Ego-driven hustle and the proving phase of entrepreneurship
Ben's culinary career started the way a lot of them do, thrown on a cook line with no training, immediately in love with the intensity. "My intensity is finally welcome in this environment," he says of those early years. "From a kid that's been getting put in the freaking hallway his whole life, to then all of a sudden there was an environment that was so intense, we need you right now."
That intensity carried him through the Marine Corps, culinary school, a national cooking competition, and two and a half months cooking for dignitaries in Australia. It also carried him into eight years of running a fine dining restaurant that lost $100,000 a year. The external brand and the internal reality were completely different stories. "I had to drink away that inevitability of failure, just knowing there's no way out of this without shame."

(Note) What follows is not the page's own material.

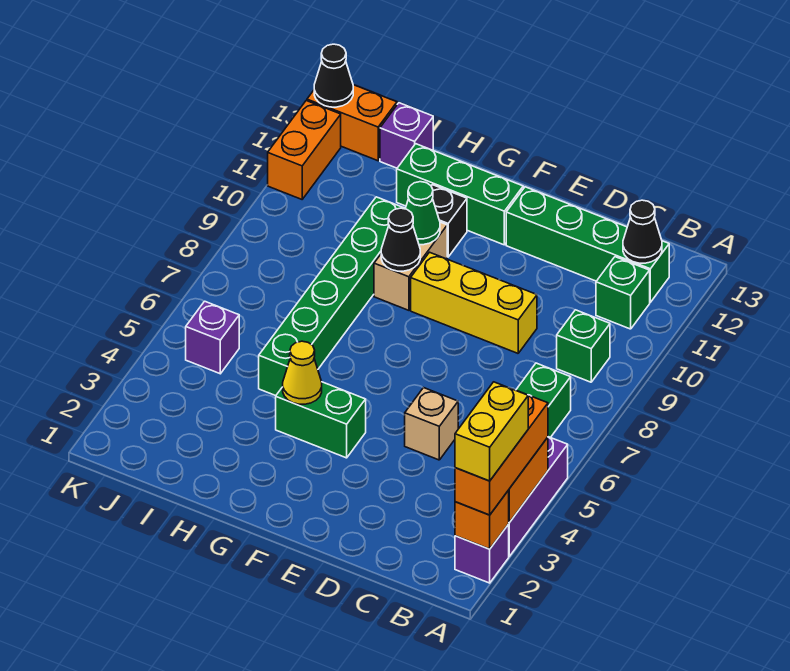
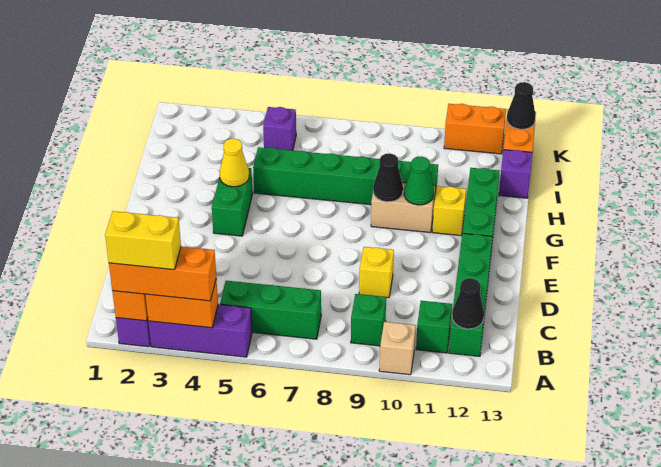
tan brick D5 level 1 -> tan brick A10 level 1
yellow brick D9:F9 level 1 -> yellow brick D9 level 1
black brick G11 level 1 -> yellow brick G11 level 1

His first mentor, Rick Doody, told him exactly what to do in 2014: wrong location, wrong concept, move it, reopen it, make a million dollars in two years. Ben walked away from the relationship. "I was not ready for that teacher to appear." The message waited six years for him to catch up to it.
How to find a mentor, and why you probably can't force it
Ben's take on mentorship cuts against the LinkedIn advice: stop seeking a mentor and start becoming someone worth mentoring. "The pursuit of a mentor is less important than the welcoming of a mentor." His own turning point came when Chef Ben Fambrow, without being asked, arranged a Johnson and Wales admissions rep to show up at the hotel where Ben was working, on the clock, with an advanced standing test. Ben took it in the lobby, nailed it, and graduated top 10 in his class.

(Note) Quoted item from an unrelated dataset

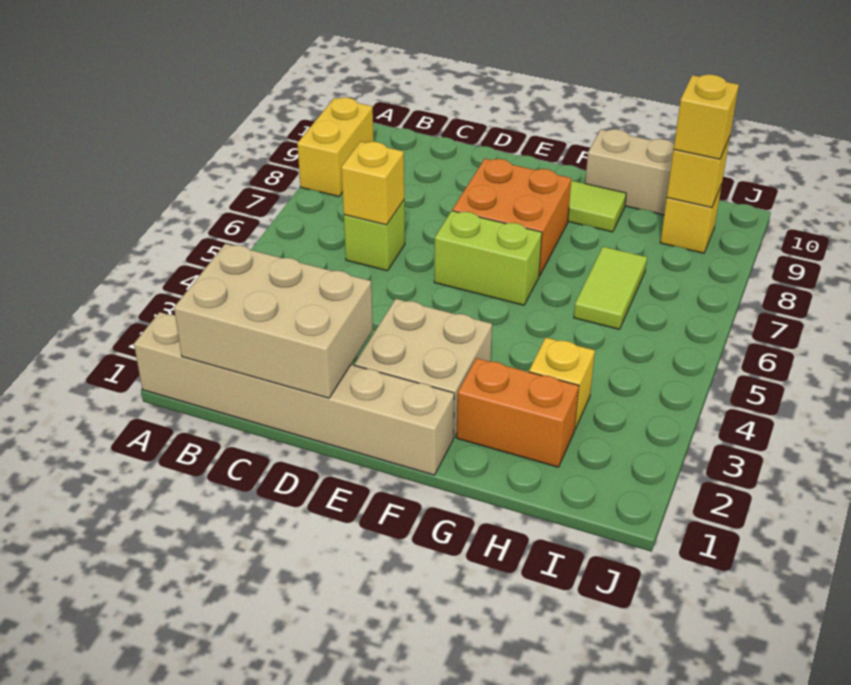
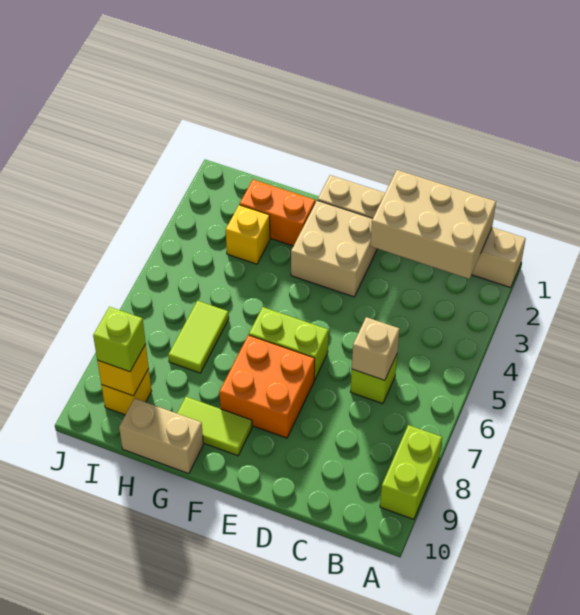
yellow brick A8:A9 level 1 -> lime brick A8:A9 level 1
yellow brick C6 level 2 -> tan brick C6 level 2
yellow brick I9 level 3 -> lime brick I9 level 3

"I would not have chosen it because I still had so much ego at play," he says. The question he'd ask anyone stuck in that proving phase: "How's that working out?" Not a statement. A question. Let the answer do the work.
Childhood trauma and the hidden operating system driving your decisions
The real excavation happened in April 2021, during a psychedelic journey that surfaced a memory Ben had carried, without fully knowing it, since he was 11 years old. He'd been chasing his brother with a steak knife during a game of Teenage Mutant Ninja Turtles. His brother missed the door handle, went through plate glass, cut every tendon in his thigh except one, and nearly bled out. The last words his brother said from the ground: "Get dad."

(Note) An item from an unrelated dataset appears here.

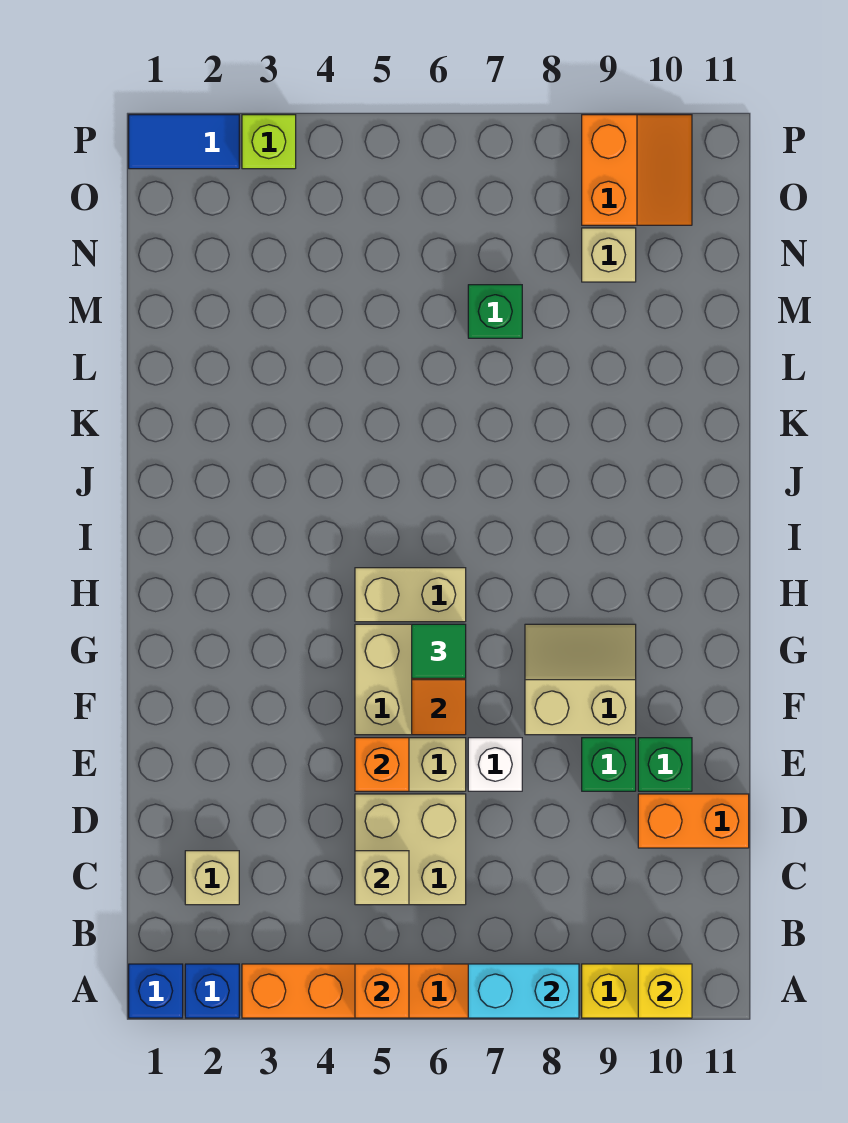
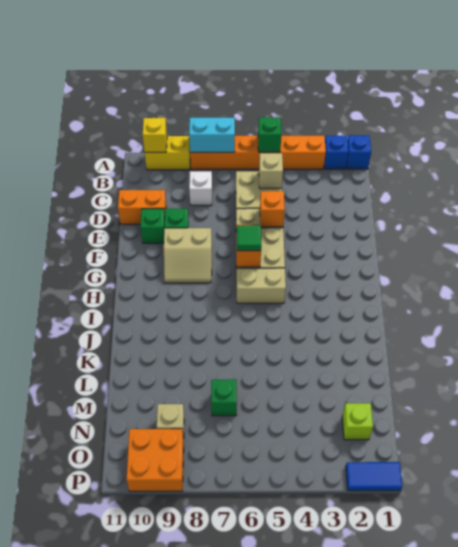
orange brick A5 level 2 -> green brick A5 level 2
tan brick C2 level 1 -> none
white brick E7 level 1 -> white brick C8 level 1
orange slope O9:P10 level 1 top 9 -> orange brick O9:P10 level 1
lime brick P3 level 1 -> lime brick N2 level 1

"I did that. That was a story I told myself, as opposed to: that happened." His father and brother became a unit through the recovery. Ben disappeared into his bedroom and was never asked if he was okay. He oriented toward other kids from broken homes, started skateboarding, got into heavy music, began injuring himself. "I was trying to show my parents that I too was in enough pain to be worthy of love."
His brother went on to thru-hike the Appalachian Trail, graduate from the Citadel, and become a Secret Service agent. "That moment defined me physically," his brother told him. "All of that came from that." The same event. Two completely different stories. Both true.
Sustainable success and values-centered leadership after the rebuild
Boom Pizza now sits inside the building his investors refused to let him sell. They handed him a $1.5 million check when the company had zero revenue. "We believe in you. You'll figure it out." He did. Pizza, 9.75% of all dining dollars spent outside the home in the US, gave him a scalable, process-based canvas for the ingredient obsession he'd spent decades developing. The farm still runs. The nonprofit still runs. The catering company never stopped.
What changed is the internal architecture. Ben now talks about showing up full, running a daily diagnostic on his own frequency, pulling levers when he catches himself in drill instructor mode, choosing his next moment deliberately. "It becomes about awareness, acceptance, and action. The space between awareness and acceptance is actually very large. But the space between acceptance and action is very, very quick."
He's not measuring success in index funds or golf games. He's measuring it in his integration with the earth, his family, and his ability to help people get out of their own way. "I don't really care how much money I make doing that."